In part one of this blog series, I shared tips on the conference challenges of the old-fashioned English teacher mindset. Keep reading to learn about another common conferencing challenge I hear from teachers during coaching.
I Don’t Know What to Conference About
Solution — Use Organizing Tools to Stay On Top of Student Progress
Keeping good notes for each student conference will help you choose teaching points wisely. WriteSteps provides a
conference sheet you can staple to the inside back cover of each student’s writer’s notebook. This is a handy way to record the date and teaching points for each conference. Checking these dates regularly also helps you ensure that you’re conferencing with each student regularly.
Also, consider whatkind of conferencing you need for this lesson. WriteSteps teaches two kinds of conferencing:
Roving Conferencing is informal and very brief. After demonstrating a teaching point – say, adjectives – you circulate while students write. This is a time for looking over shoulders, making sure each child is on-task, giving some structure to one who needs help getting started, and ensuring that students have understood the task correctly.
Formal Conferencing takes longer and begins several weeks into the school year. Classroom management and expectations are already well-established (more on this below). Now you can conference formally with a handful of students individually while the rest of the class is writing independently. This is a time to individualize instruction.
You can see both kinds of conferences in this
10-minute demonstration video.

--

→ **Actions to take**
(1) In the blog post on writing conferences, where can teachers staple the WriteSteps conference sheet?
(2) Continue the blog post on writing conferences, starting after its last sentence.

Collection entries
--

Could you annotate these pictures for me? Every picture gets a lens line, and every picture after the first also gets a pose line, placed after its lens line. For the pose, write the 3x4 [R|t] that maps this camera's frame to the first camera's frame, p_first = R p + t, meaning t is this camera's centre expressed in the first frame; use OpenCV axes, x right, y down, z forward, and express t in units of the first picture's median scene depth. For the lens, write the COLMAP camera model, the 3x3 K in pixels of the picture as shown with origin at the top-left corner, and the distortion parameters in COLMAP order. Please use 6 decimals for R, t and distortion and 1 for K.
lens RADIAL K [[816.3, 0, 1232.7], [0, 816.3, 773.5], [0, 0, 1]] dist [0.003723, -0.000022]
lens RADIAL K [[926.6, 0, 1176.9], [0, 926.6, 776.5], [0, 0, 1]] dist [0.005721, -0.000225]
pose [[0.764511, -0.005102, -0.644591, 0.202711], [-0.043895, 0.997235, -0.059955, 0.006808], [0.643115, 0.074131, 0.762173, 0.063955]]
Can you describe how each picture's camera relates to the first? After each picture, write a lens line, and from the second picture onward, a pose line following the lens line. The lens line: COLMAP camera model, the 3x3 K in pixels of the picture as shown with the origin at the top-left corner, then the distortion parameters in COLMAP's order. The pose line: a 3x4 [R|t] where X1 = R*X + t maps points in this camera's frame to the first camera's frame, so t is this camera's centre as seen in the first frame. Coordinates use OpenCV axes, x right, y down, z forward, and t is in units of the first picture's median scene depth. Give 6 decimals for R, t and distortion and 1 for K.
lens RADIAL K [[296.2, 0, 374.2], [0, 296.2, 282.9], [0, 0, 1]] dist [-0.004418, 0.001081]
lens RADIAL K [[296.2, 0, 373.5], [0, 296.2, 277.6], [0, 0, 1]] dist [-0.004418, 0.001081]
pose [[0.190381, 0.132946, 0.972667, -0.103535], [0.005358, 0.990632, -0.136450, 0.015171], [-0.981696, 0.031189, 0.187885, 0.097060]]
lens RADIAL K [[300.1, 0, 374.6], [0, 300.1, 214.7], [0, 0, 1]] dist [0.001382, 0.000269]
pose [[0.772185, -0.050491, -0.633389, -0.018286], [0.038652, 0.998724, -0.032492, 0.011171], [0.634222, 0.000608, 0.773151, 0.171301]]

--

→ **Results for the exercise**
(1) To the inside back cover of each student's writer's notebook.

(2)
Tip: When students are very young, it’s easy to spot your teaching points by glancing at their papers. If I notice that Jeremy’s paper is covered with backwards “C”s and misspellings of the word “dog,”these are my teaching points! I simply take a few moments to set Jeremy up practicing forming C’s, and review how to “stretch out”sounds (or locate sight words on the WriteSteps privacy folder).
It is common to conference more about spelling and
conventions in kindergarten and first grade, since
younger children have more to learn in order to make their
writing readable. WriteSteps lessons support more complex,
age-appropriate skills in grades 2-5, as do
the Common Core writing standards.
Tip: Since older students write longer, more complex pieces, you’ll need time to read their work ahead of time to absorb what they’ve written and choose your teaching points.
Tip: Keep a list of the
focus skills (Common Cores) you have taught the class so far.
If you are working with a child who has a good grasp on the grade-level focus skills, introduce something more sophisticated: figurative language, synonyms, or word choice, for example.